The Merchant Success Department is seeking a detail-oriented Data Analyst to support our mission of enhancing customer satisfaction and retention.
The Data Analyst will work closely with the Customer Success team to provide insights into customer behavior, identify trends, and drive data-informed strategies that improve the overall customer experience.
Responsibilities:
- Identify and acquire data from different data sources (production, warehouse, external sources) and organize the data in usable formats.
- Develop and implement data collection systems, pipelines, data analytics and other strategies that optimize statistical efficiency and quality.
- Interpret data, analyze results using statistical techniques, create visualizations of data and provide reports, and dashboards.
- Identify, analyze, and interpret trends or patterns in complex data sets.
- Use BI tools to analyze data, and extract useful business insights.
- Filter and “clean” data by reviewing reports, dashboards, and performance indicators to locate and correct problems
- Locate and define new process improvement opportunities.
- Supporting business departments and responding to their data-related requests and keeping track of these requests.
- Supporting data engineers in identifying and revising reporting requirements.
- Supporting initiatives for data integrity and normalization.
- Training end-users on new reports and dashboards.
- Work with management to prioritize business and information needs.
Requirements
- Bachelor's degree in a quantitative field (Statistics, Mathematics, Computer Science, Engineering, etc.).
- Minumum two years of experience as a Data Analyst or Business Data Analyst.

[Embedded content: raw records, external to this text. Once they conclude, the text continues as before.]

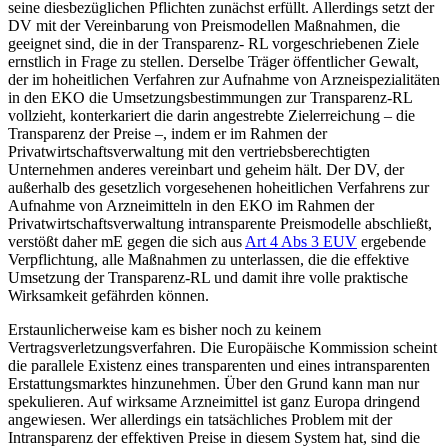
seine diesbezüglichen Pflichten zunächst erfüllt. Allerdings setzt der
DV mit der Vereinbarung von Preismodellen Maßnahmen, die
geeignet sind, die in der Transparenz- RL vorgeschriebenen Ziele
ernstlich in Frage zu stellen. Derselbe Träger öffentlicher Gewalt,
der im hoheitlichen Verfahren zur Aufnahme von Arzneispezialitäten
in den EKO die Umsetzungsbestimmungen zur Transparenz-RL
vollzieht, konterkariert die darin angestrebte Zielerreichung – die
Transparenz der Preise –, indem er im Rahmen der
Privatwirtschaftsverwaltung mit den vertriebsberechtigten
Unternehmen anderes vereinbart und geheim hält. Der DV, der
außerhalb des gesetzlich vorgesehenen hoheitlichen Verfahrens zur
Aufnahme von Arzneimitteln in den EKO im Rahmen der
Privatwirtschaftsverwaltung intransparente Preismodelle abschließt,
verstößt daher mE
gegen die sich aus
Art 4 Abs 3 EUV
ergebende
Verpflichtung, alle Maßnahmen zu unterlassen, die die effektive
Umsetzung der Transparenz-RL und damit ihre volle praktische
Wirksamkeit gefährden können.
Erstaunlicherweise kam es bisher noch zu keinem
Vertragsverletzungsverfahren. Die Europäische Kommission scheint
die parallele Existenz eines transparenten und eines intransparenten
Erstattungsmarktes hinzunehmen. Über den Grund kann man nur
spekulieren. Auf wirksame Arzneimittel ist ganz Europa dringend
angewiesen. Wer allerdings ein tatsächliches Problem mit der
Intransparenz der effektiven Preise in diesem System hat,
sind die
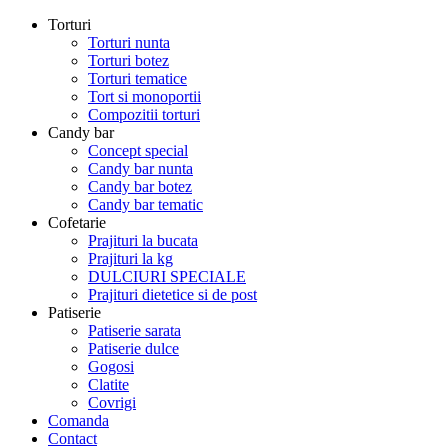
Torturi
Torturi nunta
Torturi botez
Torturi tematice
Tort si monoportii
Compozitii torturi
Candy bar
Concept special
Candy bar nunta
Candy bar botez
Candy bar tematic
Cofetarie
Prajituri la bucata
Prajituri la kg
DULCIURI SPECIALE
Prajituri dietetice si de post
Patiserie
Patiserie sarata
Patiserie dulce
Gogosi
Clatite
Covrigi
Comanda
Contact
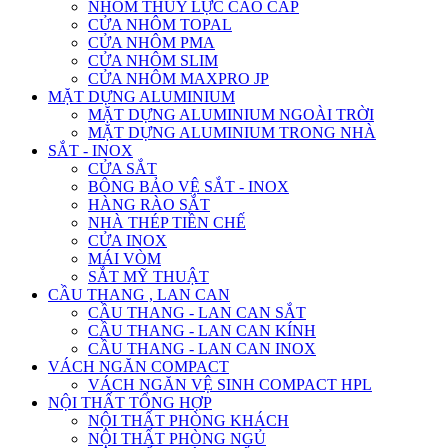
NHÔM THỦY LỰC CAO CẤP
CỬA NHÔM TOPAL
CỬA NHÔM PMA
CỬA NHÔM SLIM
CỬA NHÔM MAXPRO JP
MẶT DỰNG ALUMINIUM
MẶT DỰNG ALUMINIUM NGOÀI TRỜI
MẶT DỰNG ALUMINIUM TRONG NHÀ
SẮT - INOX
CỬA SẮT
BÔNG BẢO VỆ SẮT - INOX
HÀNG RÀO SẮT
NHÀ THÉP TIỀN CHẾ
CỬA INOX
MÁI VÒM
SẮT MỸ THUẬT
CẦU THANG , LAN CAN
CẦU THANG - LAN CAN SẮT
CẦU THANG - LAN CAN KÍNH
CẦU THANG - LAN CAN INOX
VÁCH NGĂN COMPACT
VÁCH NGĂN VỆ SINH COMPACT HPL
NỘI THẤT TỔNG HỢP
NỘI THẤT PHÒNG KHÁCH
NỘI THẤT PHÒNG NGỦ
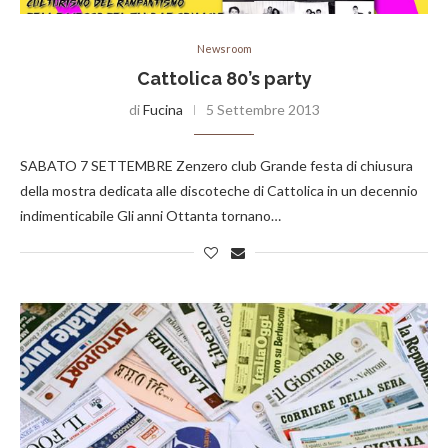
Newsroom
Cattolica 80’s party
di
Fucina
5 Settembre 2013
SABATO 7 SETTEMBRE Zenzero club Grande festa di chiusura
della mostra dedicata alle discoteche di Cattolica in un decennio
indimenticabile Gli anni Ottanta tornano…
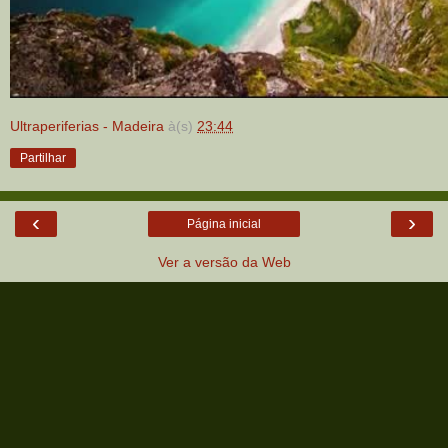
Ultraperiferias - Madeira
à(s)
23:44
Partilhar
‹
›
Página inicial
Ver a versão da Web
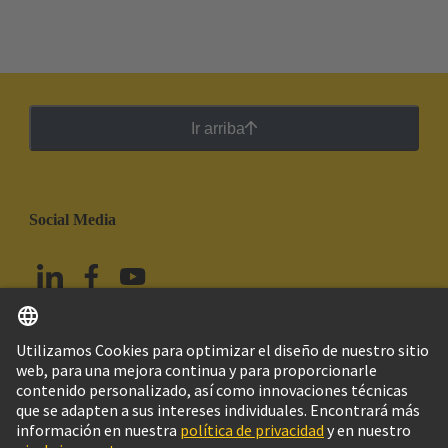
Ir arriba
Social Media
Español
México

- Proficiency in Python (other languages such as Shell Scripts, C++, .Net, Java, Matlab, R,...etc are preferred).
- Excellent in Algorithms and Data Mining techniques.
- Familiarity with database technology (design and implementation) and query language.
- Strong knowledge of and experience with BI tools (e.g. Metabase, Looker, Tableau..etc) and reporting packages.
- Knowledge of statistics and experience using statistical packages and python libraries for analyzing and visualizing datasets (NumPy, SciPy, Tensorflow, Keras, Pandas, Sklearn, MatplotLib... etc).
- Strong analytical skills with the ability to collect, organize, analyze, and disseminate significant amounts of information with attention to detail and accuracy.
- Adept at queries, report writing and presenting findings.
- Strong organizational and project management skills.